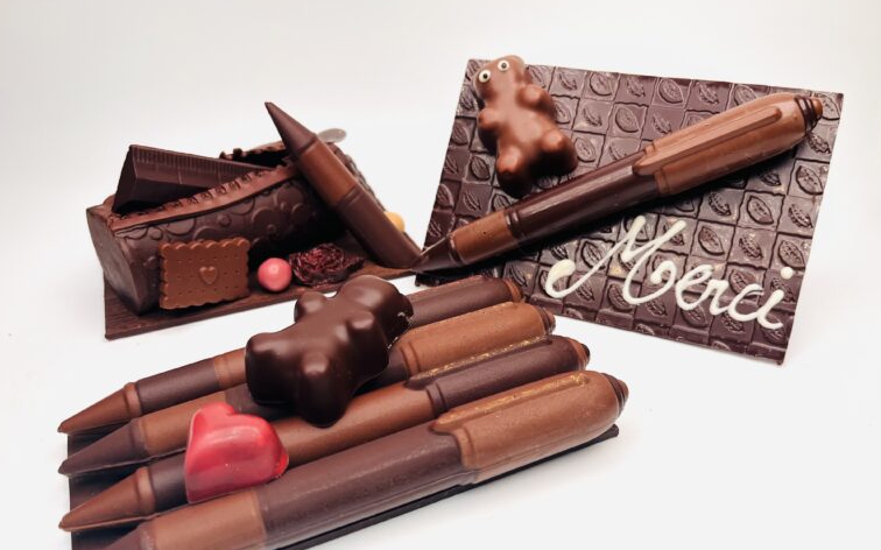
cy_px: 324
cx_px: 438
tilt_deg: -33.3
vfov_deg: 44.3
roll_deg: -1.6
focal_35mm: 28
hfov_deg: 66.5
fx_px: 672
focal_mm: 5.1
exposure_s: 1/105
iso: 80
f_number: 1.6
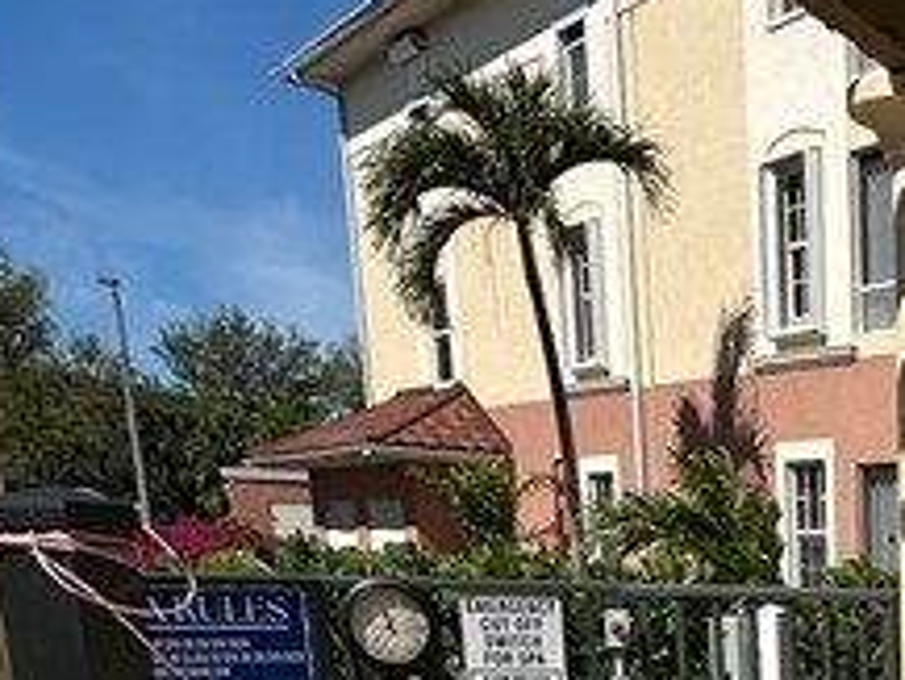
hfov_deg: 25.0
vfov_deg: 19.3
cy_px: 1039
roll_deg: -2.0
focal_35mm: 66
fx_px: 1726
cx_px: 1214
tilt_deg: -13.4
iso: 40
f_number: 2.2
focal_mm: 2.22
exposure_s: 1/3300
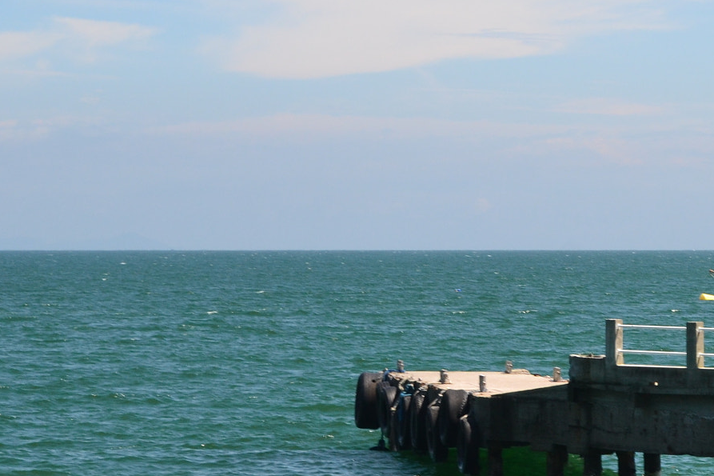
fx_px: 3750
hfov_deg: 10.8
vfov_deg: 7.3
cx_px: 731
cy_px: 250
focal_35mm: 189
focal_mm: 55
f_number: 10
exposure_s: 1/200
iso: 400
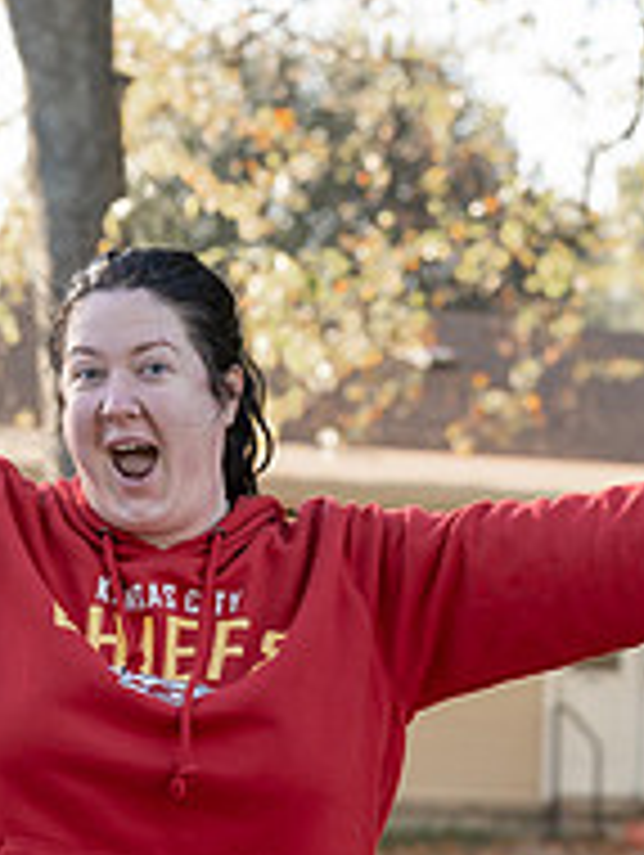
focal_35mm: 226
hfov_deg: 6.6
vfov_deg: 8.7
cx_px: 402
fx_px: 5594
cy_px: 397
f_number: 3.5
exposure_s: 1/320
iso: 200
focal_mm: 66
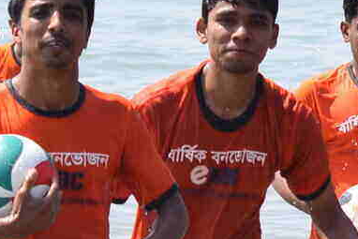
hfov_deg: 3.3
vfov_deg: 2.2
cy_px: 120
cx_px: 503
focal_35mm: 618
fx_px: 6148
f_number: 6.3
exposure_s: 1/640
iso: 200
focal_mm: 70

---

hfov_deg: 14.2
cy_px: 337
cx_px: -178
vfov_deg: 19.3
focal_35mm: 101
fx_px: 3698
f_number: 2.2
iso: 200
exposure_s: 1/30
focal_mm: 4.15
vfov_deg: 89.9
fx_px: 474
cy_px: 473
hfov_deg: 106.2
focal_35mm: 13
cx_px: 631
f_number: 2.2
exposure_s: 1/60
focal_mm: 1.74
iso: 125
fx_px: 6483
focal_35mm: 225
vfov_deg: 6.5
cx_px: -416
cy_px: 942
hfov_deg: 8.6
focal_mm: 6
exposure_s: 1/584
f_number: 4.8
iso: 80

» HOW TO COMPLETE THIS TASK
The lines above starting at the one that holds "exposure_s: 1/200" and ending at the one that holds "focal_mm: 70" are to be written out exactly, ends included, and no pictures are to be copied.

» SOLUTION FOR THIS TASK
exposure_s: 1/200
iso: 400
focal_35mm: 226
hfov_deg: 6.6
vfov_deg: 8.7
cx_px: 402
fx_px: 5594
cy_px: 397
f_number: 3.5
exposure_s: 1/320
iso: 200
focal_mm: 66
hfov_deg: 3.3
vfov_deg: 2.2
cy_px: 120
cx_px: 503
focal_35mm: 618
fx_px: 6148
f_number: 6.3
exposure_s: 1/640
iso: 200
focal_mm: 70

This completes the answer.